Beyond physical locations, “LGBT meccas also have a common origin story in the arts,” Matthew Breen, editorial director at Logo, said. “Tennessee Williams was in Key West, artists took over P-Town a hundred years ago after the fishing was decimated and Palm Springs was the Hollywood getaway.”
“LGBT meccas also have a common origin story in the arts,” — Matthew Breen, editorial director at Logo
Jim Suguitan, the former co-owner and editor of Palm Springs’ erstwhile gay publication the Bottom Line, remembers when the city started building a loyal following beyond regional gay visitors hoping to club-hop under the radar. Suguitan moved to the area in the 1980s and credits the Desert Business Association (originally the Desert Businessmen’s Association) and its co-founder Fred Hardt with transforming Palm Springs into an international gay mecca by positioning it as a worthy alternative to the beach. “Fred Hardt was quite the character,” Suguitan said. “He would stand by his mailbox on Indian Canyon Drive and would let people cruise him, and when AIDS reared its ugly head he turned his hotel into a hospice.”
And while the desert sand of Palm Springs was the playground for closeted stars and starlets, the isolated beaches of Fire Island hosted New York City’s wealthy gays.

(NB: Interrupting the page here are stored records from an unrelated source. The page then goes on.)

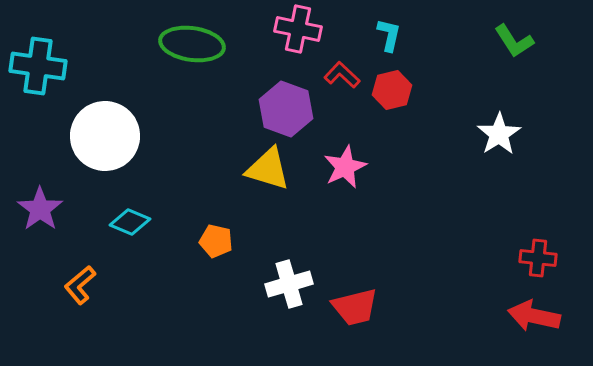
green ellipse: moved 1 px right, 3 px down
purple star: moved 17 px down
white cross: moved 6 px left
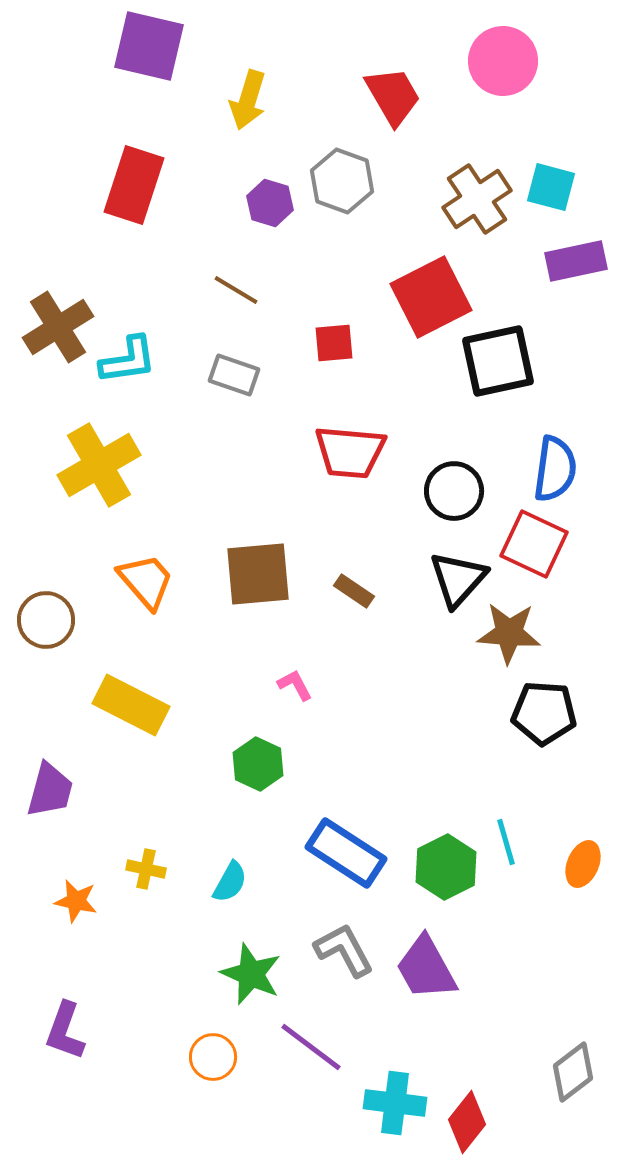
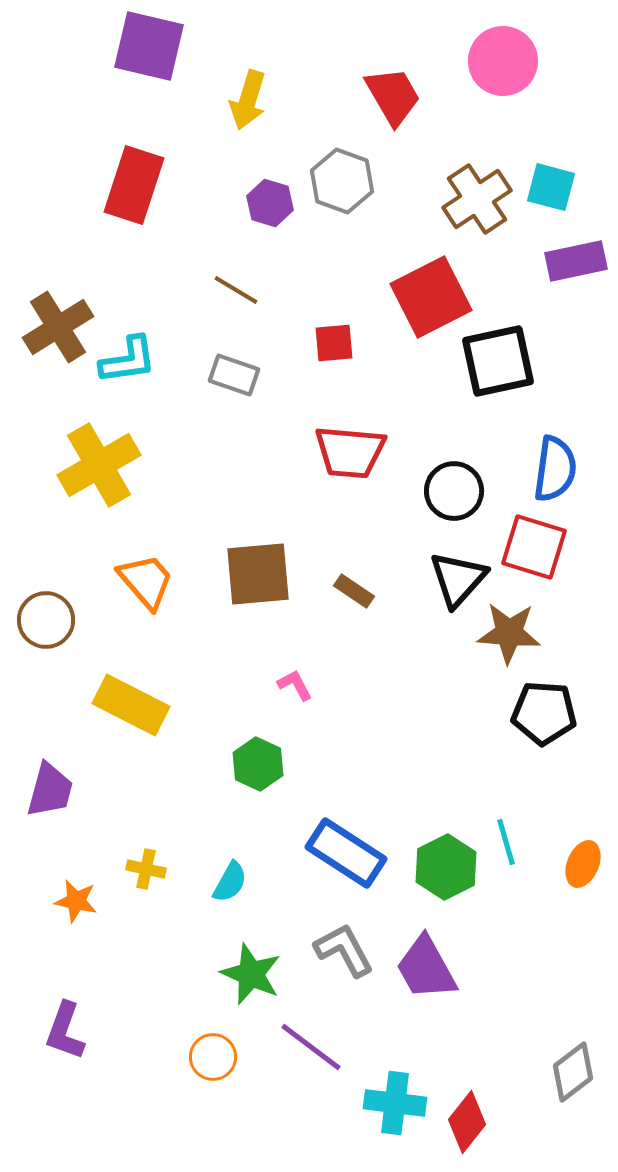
red square at (534, 544): moved 3 px down; rotated 8 degrees counterclockwise
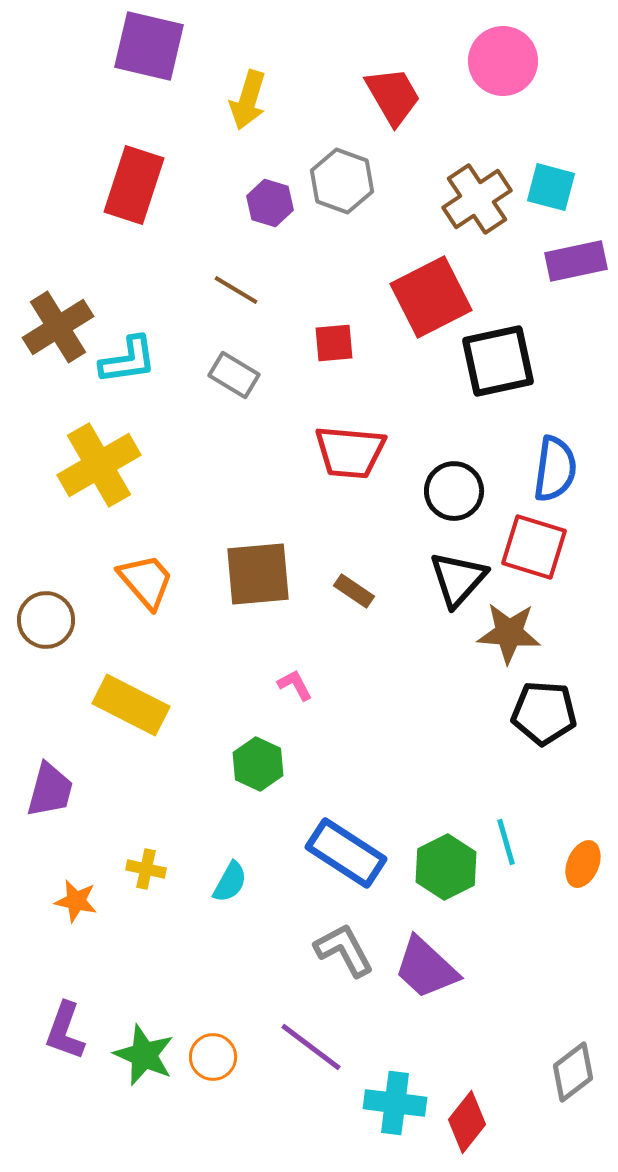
gray rectangle at (234, 375): rotated 12 degrees clockwise
purple trapezoid at (426, 968): rotated 18 degrees counterclockwise
green star at (251, 974): moved 107 px left, 81 px down
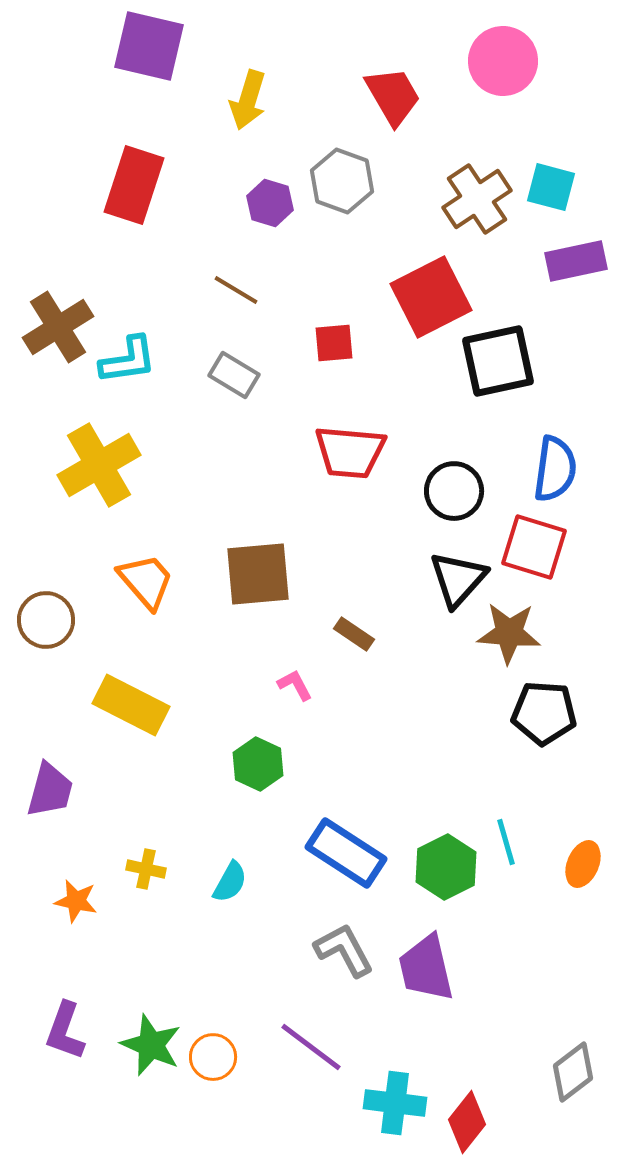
brown rectangle at (354, 591): moved 43 px down
purple trapezoid at (426, 968): rotated 34 degrees clockwise
green star at (144, 1055): moved 7 px right, 10 px up
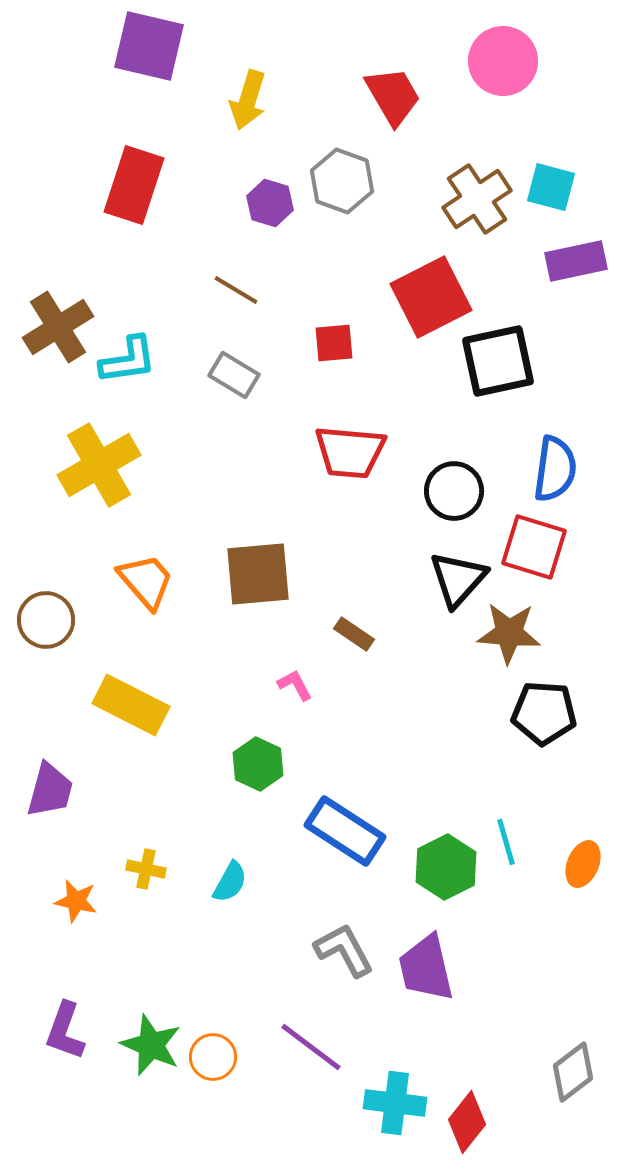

In an email interview, Shoshanna McCollum, Fire Island resident and author of Fire Island: Beach Resort and National Seashore noted the inception of the gay presence in the area, citing what may be the first documented instance of the almighty DINK (double income no kids) dollar: “The Great Depression and the Hurricane of ’38 devastated the community [of Cherry Grove]. It rebounded because the gay sector came along with their disposable income to invest at a time when there was little spare money to be had.”
Almost a hundred years later, Fire Island still retains its moneyed reputation, being the preferred hideaway to one of the world’s financial capitals. “It can be intimidating since it’s very ‘A-List’” Salvato said. “It’s much less democratic than other LGBT destinations — a weekend in Fire Island at a friend’s place is a coveted invitation.”
While most queer holiday spots neatly fall into either the ‘enclave’ or ‘end-of-the-world’ categories, there’s one perennial destination that doesn’t fit the mold: Disney World. Eddie Shapiro, co-author of Queens in the Kingdom likens the park’s popularity to the intangible idolatry of Judy Garland, but has a few theories as to why the so-called ‘happiest place on earth’ is pretty darn gay too. “In the worst cliches of what gays like — musical theatre and spectacles — Disney is a land of escapism. I think the gay community really identifies with the Disney characters; they’re frequently the underdog and they triumph in spite of the people around them.”
But, as Shapiro explains, Disney’s embrace of the LGBT-ers didn’t start from within the castle walls. “There was a man, Doug Swallow — I swear you can’t make this stuff up — who, as a fan of the park, wanted to show up and mix in with the hetero crowd. The word was spread by AOL messenger, and everyone was to wear a red shirt to be identified by one another.” Disney’s attitudes toward what became known as GayDays has greatly evolved over the last 27 years, from posting signs outside warning people about influx of LGBT park-goers to embracing GayDays outright.
Today, Walt Disney World’s president is an openly gay man, and devotion from the community is, as Shapiro explains, “so deep in the consciousness now that it’s popular with gays every other day of the year too.”
Palm Springs, too, has an openly gay mayor, and — according to Suguitan — a population that’s 60% gay year-round.
When looking toward the future, Breen is confident that these LGBT destinations will continue to thrive even as equality becomes more widespread. “98% of the world is made up of straight destinations, I would be surprised if we gave all of that up. The modern gay traveler may choose to beat their own trail, but the default setting is always straight — it’s fun to escape to an all-queer environment.”
“I, for one, love it,” he added. “I will always continue to go.”